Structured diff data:
++++++++++++++++++++

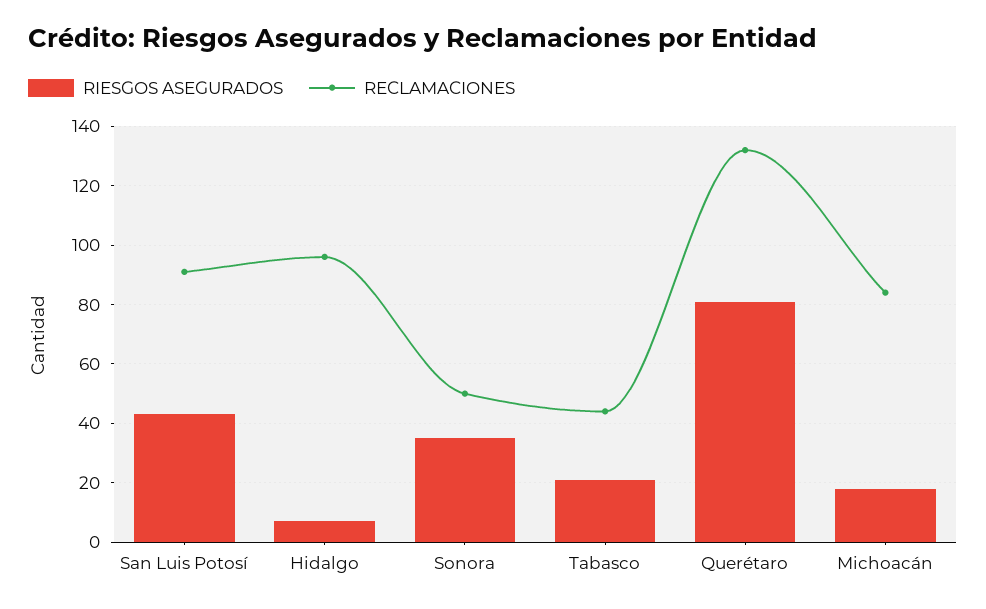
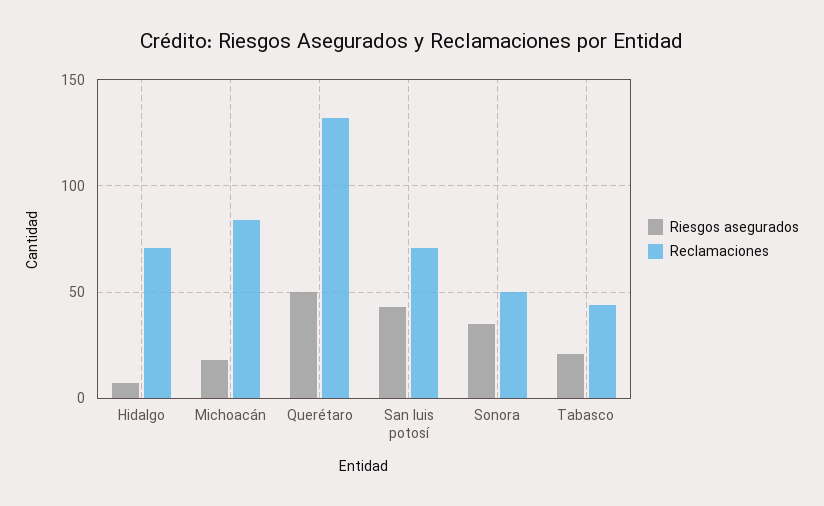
  {
    "RIESGOS ASEGURADOS": {
      "San Luis Potosí": 45,
      "Hidalgo": 5,
      "Sonora": 35,
      "Tabasco": 20,
-     "Querétaro": 80,
+     "Querétaro": 50,
      "Michoacán": 20
    },
    "RECLAMACIONES": {
-     "San Luis Potosí": 90,
+     "San Luis Potosí": 70,
-     "Hidalgo": 95,
+     "Hidalgo": 70,
      "Sonora": 50,
      "Tabasco": 45,
      "Querétaro": 130,
      "Michoacán": 85
    }
  }

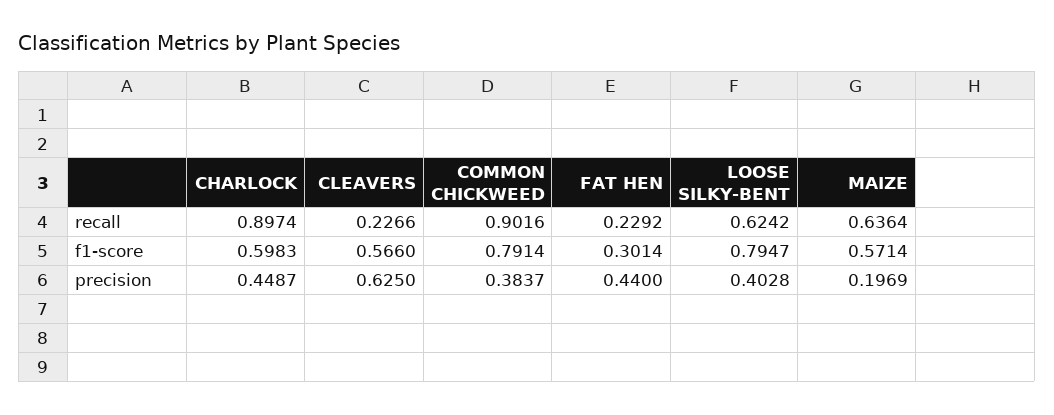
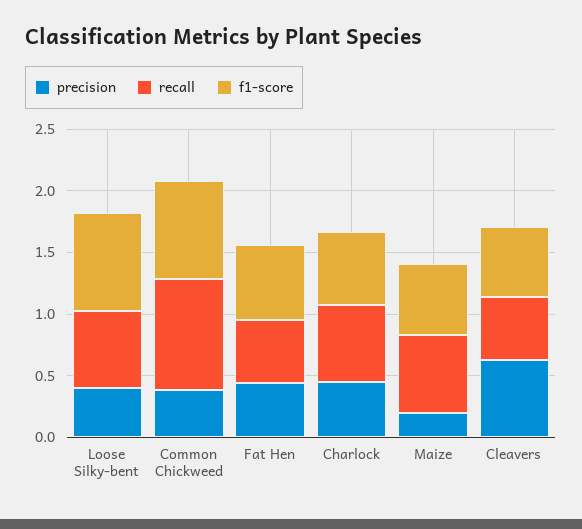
  {
    "recall": {
-     "CHARLOCK": 0.8974,
+     "CHARLOCK": 0.6,
-     "CLEAVERS": 0.2266,
+     "CLEAVERS": 0.5,
      "COMMON CHICKWEED": 0.9016,
-     "FAT HEN": 0.2292,
+     "FAT HEN": 0.5,
      "LOOSE SILKY-BENT": 0.6242,
      "MAIZE": 0.6364
    },
    "f1-score": {
      "CHARLOCK": 0.5983,
      "CLEAVERS": 0.566,
      "COMMON CHICKWEED": 0.7914,
-     "FAT HEN": 0.3014,
+     "FAT HEN": 0.6,
      "LOOSE SILKY-BENT": 0.7947,
      "MAIZE": 0.5714
    },
    "precision": {
      "CHARLOCK": 0.4487,
      "CLEAVERS": 0.625,
      "COMMON CHICKWEED": 0.3837,
      "FAT HEN": 0.44,
      "LOOSE SILKY-BENT": 0.4028,
      "MAIZE": 0.1969
    }
  }

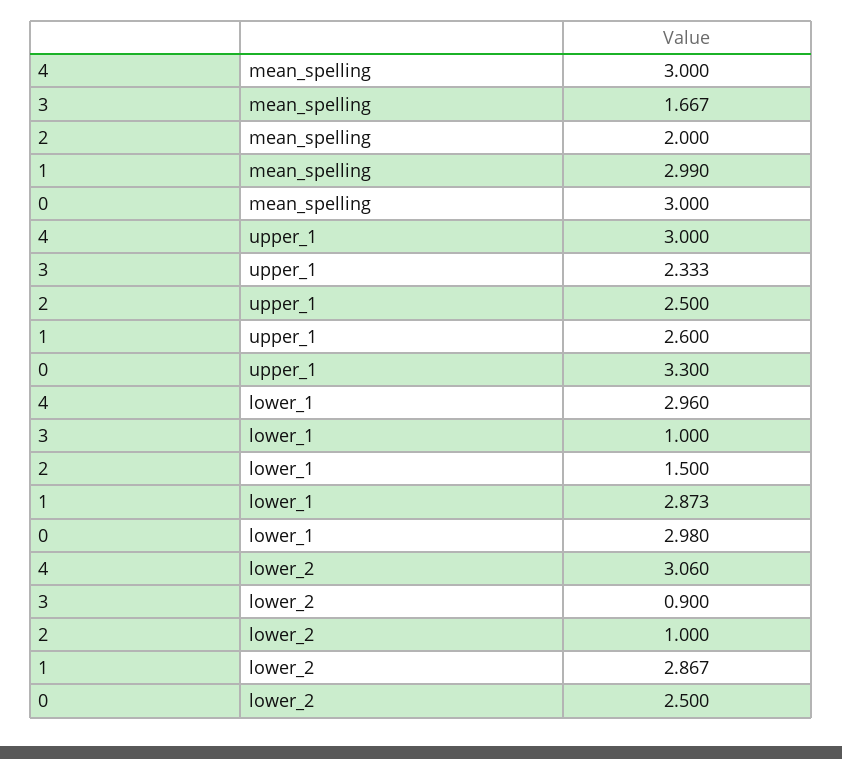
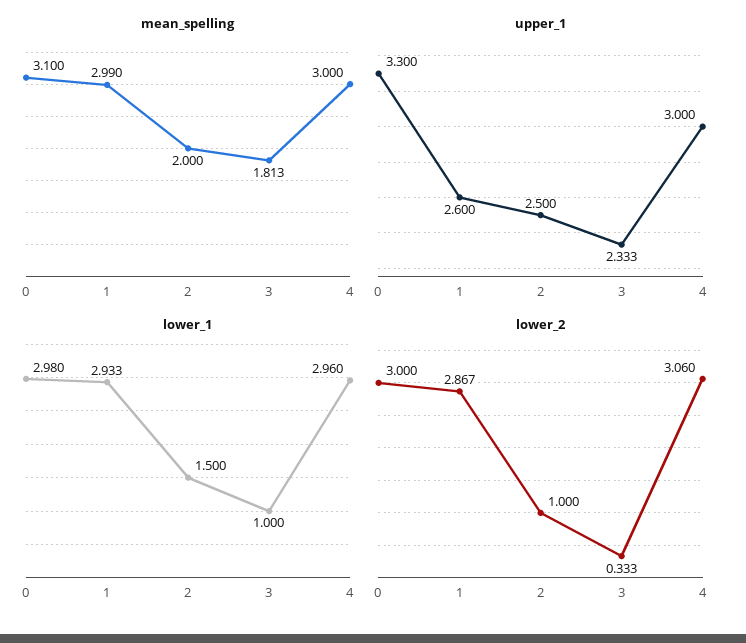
  {
    "mean_spelling": {
      "4": 3,
-     "3": 1.667,
+     "3": 1.813,
      "2": 2,
      "1": 2.99,
-     "0": 3
+     "0": 3.1
    },
    "upper_1": {
      "4": 3,
      "3": 2.333,
      "2": 2.5,
      "1": 2.6,
      "0": 3.3
    },
    "lower_1": {
      "4": 2.96,
      "3": 1,
      "2": 1.5,
-     "1": 2.873,
+     "1": 2.933,
      "0": 2.98
    },
    "lower_2": {
      "4": 3.06,
-     "3": 0.9,
+     "3": 0.333,
      "2": 1,
      "1": 2.867,
-     "0": 2.5
+     "0": 3
    }
  }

++++++++++++++++++++

§ **JOB**:
Repeat the full set of records exactly, and output no pictures.

§ **EXERCISE OUTPUT**:
  {
    "RIESGOS ASEGURADOS": {
      "San Luis Potosí": 45,
      "Hidalgo": 5,
      "Sonora": 35,
      "Tabasco": 20,
-     "Querétaro": 80,
+     "Querétaro": 50,
      "Michoacán": 20
    },
    "RECLAMACIONES": {
-     "San Luis Potosí": 90,
+     "San Luis Potosí": 70,
-     "Hidalgo": 95,
+     "Hidalgo": 70,
      "Sonora": 50,
      "Tabasco": 45,
      "Querétaro": 130,
      "Michoacán": 85
    }
  }

  {
    "recall": {
-     "CHARLOCK": 0.8974,
+     "CHARLOCK": 0.6,
-     "CLEAVERS": 0.2266,
+     "CLEAVERS": 0.5,
      "COMMON CHICKWEED": 0.9016,
-     "FAT HEN": 0.2292,
+     "FAT HEN": 0.5,
      "LOOSE SILKY-BENT": 0.6242,
      "MAIZE": 0.6364
    },
    "f1-score": {
      "CHARLOCK": 0.5983,
      "CLEAVERS": 0.566,
      "COMMON CHICKWEED": 0.7914,
-     "FAT HEN": 0.3014,
+     "FAT HEN": 0.6,
      "LOOSE SILKY-BENT": 0.7947,
      "MAIZE": 0.5714
    },
    "precision": {
      "CHARLOCK": 0.4487,
      "CLEAVERS": 0.625,
      "COMMON CHICKWEED": 0.3837,
      "FAT HEN": 0.44,
      "LOOSE SILKY-BENT": 0.4028,
      "MAIZE": 0.1969
    }
  }

  {
    "mean_spelling": {
      "4": 3,
-     "3": 1.667,
+     "3": 1.813,
      "2": 2,
      "1": 2.99,
-     "0": 3
+     "0": 3.1
    },
    "upper_1": {
      "4": 3,
      "3": 2.333,
      "2": 2.5,
      "1": 2.6,
      "0": 3.3
    },
    "lower_1": {
      "4": 2.96,
      "3": 1,
      "2": 1.5,
-     "1": 2.873,
+     "1": 2.933,
      "0": 2.98
    },
    "lower_2": {
      "4": 3.06,
-     "3": 0.9,
+     "3": 0.333,
      "2": 1,
      "1": 2.867,
-     "0": 2.5
+     "0": 3
    }
  }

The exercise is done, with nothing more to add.